Data section section start
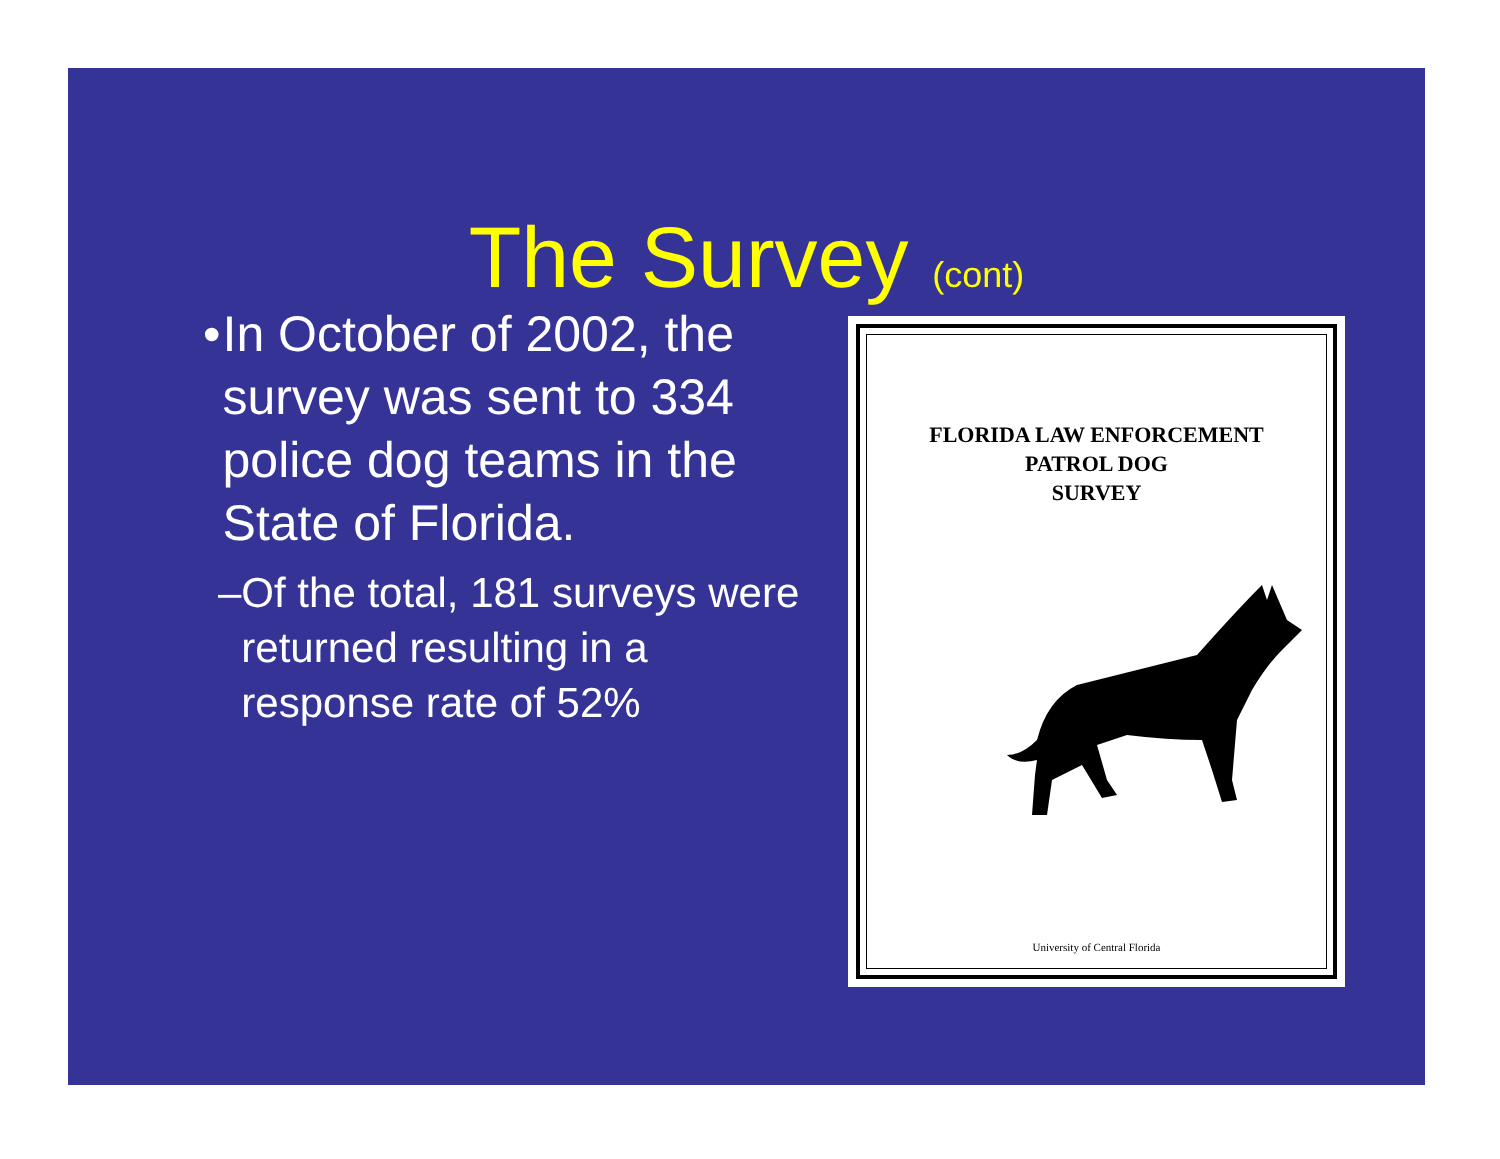The Survey (cont)
• In October of 2002, the survey was sent to 334 police dog teams in the State of Florida.
– Of the total, 181 surveys were returned resulting in a response rate of 52%
FLORIDA LAW ENFORCEMENT
PATROL DOG
SURVEY
University of Central Florida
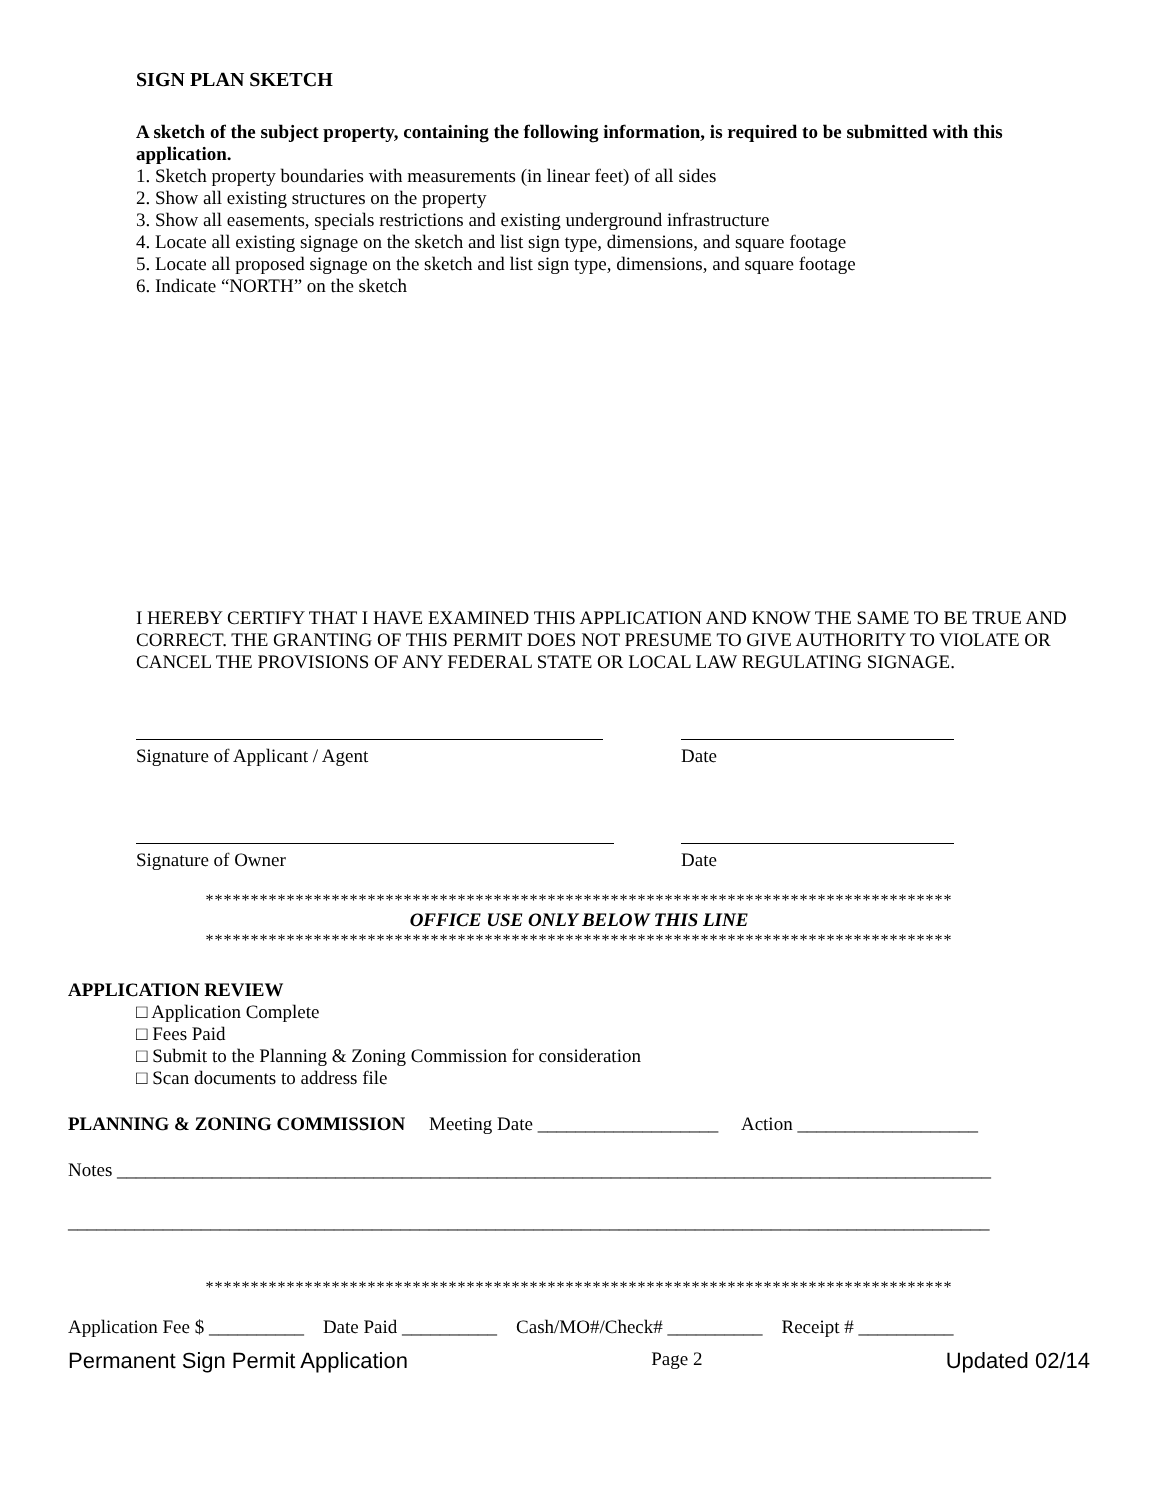SIGN PLAN SKETCH
A sketch of the subject property, containing the following information, is required to be submitted with this application.
1. Sketch property boundaries with measurements (in linear feet) of all sides
2. Show all existing structures on the property
3. Show all easements, specials restrictions and existing underground infrastructure
4. Locate all existing signage on the sketch and list sign type, dimensions, and square footage
5. Locate all proposed signage on the sketch and list sign type, dimensions, and square footage
6. Indicate “NORTH” on the sketch
I HEREBY CERTIFY THAT I HAVE EXAMINED THIS APPLICATION AND KNOW THE SAME TO BE TRUE AND CORRECT. THE GRANTING OF THIS PERMIT DOES NOT PRESUME TO GIVE AUTHORITY TO VIOLATE OR CANCEL THE PROVISIONS OF ANY FEDERAL STATE OR LOCAL LAW REGULATING SIGNAGE.
Signature of Applicant / Agent
Date
Signature of Owner
Date
***********************************************************************************
OFFICE USE ONLY BELOW THIS LINE
***********************************************************************************
APPLICATION REVIEW
□ Application Complete
□ Fees Paid
□ Submit to the Planning & Zoning Commission for consideration
□ Scan documents to address file
PLANNING & ZONING COMMISSION Meeting Date ___________________ Action ___________________
Notes ____________________________________________________________________________________________
_________________________________________________________________________________________________
***********************************************************************************
Application Fee $ __________ Date Paid __________ Cash/MO#/Check# __________ Receipt # __________
Permanent Sign Permit Application Page 2 Updated 02/14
Data section section end
Task requirements
Give again the lines from the line holding "PLANNING & ZONING COMMISSION Meeting" through the close of the listing, both included, exactly as written and with nothing else.

Problem solution
PLANNING & ZONING COMMISSION Meeting Date ___________________ Action ___________________
Notes ____________________________________________________________________________________________
_________________________________________________________________________________________________
***********************************************************************************
Application Fee $ __________ Date Paid __________ Cash/MO#/Check# __________ Receipt # __________
Permanent Sign Permit Application Page 2 Updated 02/14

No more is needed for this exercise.